Texte étudié:

25 juin 2008

In Bruges / Martin McDonald


Après un contrat qui a mal tourné à Londres, deux tueurs à gages reçoivent l'ordre d'aller se faire oublier quelque temps à Bruges.Ray est rongé par son échec et déteste la ville, ses canaux, ses rues pavées et ses touristes. Ken, tout en gardant un oeil paternaliste sur son jeune collègue, se laisse gagner par le calme et la beauté de la cité. Alors qu'ils attendent désespérément l'appel de leur employeur, leur séjour forcé les conduit à faire d'étranges rencontres…

Pour son premier long métrage le dramaturge Martin McDonald revitalise le polar british avec ses personnages iconoclastes (un tueur à gage suicidaire), ses situations décalées, son humour absurde plein de répliques tordantes, son décor magique (Bruges) propice aux rencontres les plus originales et à la tragédie vers laquelle s’avance doucement ses deux antihéros torturés par une faute qu’il faudra bien expier.
Le premier acte voit donc deux porte flingues cohabiter, en dépit de préoccupations contraires, dans la cité médiévale de Bruges où leur boss les a expédié le temps de se faire oublier après un contrat catastrophe : l’un est adepte du tourisme quand l’autre préfère descendre les pintes pour tromper un ennui qui s’avère être un spleen profond. Les scènes comiques s’enchainent sans temps mort au fil de pérégrinations touristiques et de rencontres haut en couleur (un nain raciste qui fricote avec des prostituées, un skinhead borgne, une jeune femme qui fournit en drogue les équipes en tournage) avec un sens de la réplique qui tue et de la mise en place de situations ubuesques dignes de Tarantino. Mais une mélancolie liée au personnage névrosé de Farrell et au décor même affleure rapidement. McDonald propose en effet des personnages complexes dont les relations et les failles se précisent à mesure que la tragédie s’avance inéluctablement vers ces deux tueurs coupables d’une faute qui mine le moral du cadet qu’une rencontre amoureuse permet un temps de rehausser.

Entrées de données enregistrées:

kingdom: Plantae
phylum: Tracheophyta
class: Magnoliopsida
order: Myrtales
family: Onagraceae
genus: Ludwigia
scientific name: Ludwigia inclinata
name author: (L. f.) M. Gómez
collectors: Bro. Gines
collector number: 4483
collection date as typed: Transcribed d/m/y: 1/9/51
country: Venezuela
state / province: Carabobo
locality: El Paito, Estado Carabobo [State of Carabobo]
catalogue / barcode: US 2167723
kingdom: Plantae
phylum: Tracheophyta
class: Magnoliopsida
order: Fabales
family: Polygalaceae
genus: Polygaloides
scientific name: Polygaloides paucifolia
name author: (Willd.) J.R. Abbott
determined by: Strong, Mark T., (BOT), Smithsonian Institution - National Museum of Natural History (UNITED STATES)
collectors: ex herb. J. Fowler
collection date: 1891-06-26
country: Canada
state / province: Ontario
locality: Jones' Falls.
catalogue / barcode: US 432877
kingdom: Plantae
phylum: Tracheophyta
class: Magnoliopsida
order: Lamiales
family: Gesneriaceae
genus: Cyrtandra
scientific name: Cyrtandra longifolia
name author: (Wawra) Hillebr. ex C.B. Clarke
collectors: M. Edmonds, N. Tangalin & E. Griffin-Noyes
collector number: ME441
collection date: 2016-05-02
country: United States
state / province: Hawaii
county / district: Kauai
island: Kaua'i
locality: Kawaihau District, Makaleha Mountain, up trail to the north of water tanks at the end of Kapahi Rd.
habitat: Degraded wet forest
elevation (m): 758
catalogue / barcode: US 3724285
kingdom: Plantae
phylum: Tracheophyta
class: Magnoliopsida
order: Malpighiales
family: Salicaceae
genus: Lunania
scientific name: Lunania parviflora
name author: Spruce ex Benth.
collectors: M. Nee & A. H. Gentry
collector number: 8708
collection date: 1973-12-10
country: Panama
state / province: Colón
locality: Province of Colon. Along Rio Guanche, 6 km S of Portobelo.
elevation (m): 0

Consignes:
a – Extrayez de la critique d'In Bruges le passage qui s'ouvre sur les mots contenant « Pour son premier » et se clôt sur « faudra bien expier. ».
b – Énumérez les rencontres haut en couleur que cite la critique d'In Bruges.
c – Poursuivez la critique du film In Bruges à partir de sa dernière phrase.

Réponses attendues:
a –
Pour son premier long métrage le dramaturge Martin McDonald revitalise le polar british avec ses personnages iconoclastes (un tueur à gage suicidaire), ses situations décalées, son humour absurde plein de répliques tordantes, son décor magique (Bruges) propice aux rencontres les plus originales et à la tragédie vers laquelle s’avance doucement ses deux antihéros torturés par une faute qu’il faudra bien expier.

b –
un nain raciste qui fricote avec des prostituées
un skinhead borgne
une jeune femme qui fournit en drogue les équipes en tournage

c –
Dans ce polar inclassable dont l’affiche à l’humour lourd (vous ne verrez ni frites, ni glace mais bien des êtres tracassés) échoue à en restituer la teneur, mélange d’absurde, d’humour noir, de cavalcades intenses et de digressions métaphysiques, le comique de situation voisine avec le questionnement existentiel. On y parle de bières, d’une hypothétique guerre entre blancs et noirs, d’acteurs nains suicidaires, de l’enfer, de la rédemption, d’honneur. Les deux derniers actes creusent encore plus la complexité de ces deux personnages en les mettant face à un ultimatum lancé par leur chef. L’aîné méthodique et plein de sang froid et la petite frappe survoltée qui sur le papier semblent sortis d’un polar traditionnel tendance buddy-movie ou film de gangster branchouille estampillé Guy Ritchie acquièrent au fil des nombreuses scènes verbales une consistance et une épaisseur psychologique surprenantes qui les rend attachants. Ici pas de mise en scène clippesque autour de truands d’opérette bas du front et lourdingues comme dans les Snatch et autres Layer Cake labellisés cultes qui ne sont que des hommages grotesques à Tarantino et Scorsese transposés en territoire britannique mais un romantisme morbide diffus nappant d’un nuage de brume (superbes plans nocturnes de la petite Venise du nord) le rire du désespéré, celui qui sait qu’on ne peut pas échapper à son passé.

Dans un registre cafardeux proche du Cassandre de Woody Allen, Colin Farrell impressionne en tueur agité par un sévère tohu bohu intérieur que son regard perdu relaie à merveille. Son compatriote Brendan Gleeson assure également en complice de la vieille école tout comme le so british Ralph Fiennes en boss colérique dont le portrait de bad guy est assez subtil.

Mélange des genres très réussi dans un cadre inédit où on rit et on s’émeut des aventures belges de nos deux tueurs à gages lost in Bruges, des personnages bien travaillés par le sens de la saillie drolatique et de la dramaturgie de ce McDonald à suivre, In Bruges est un polar vraiment singulier à découvrir de toute urgence.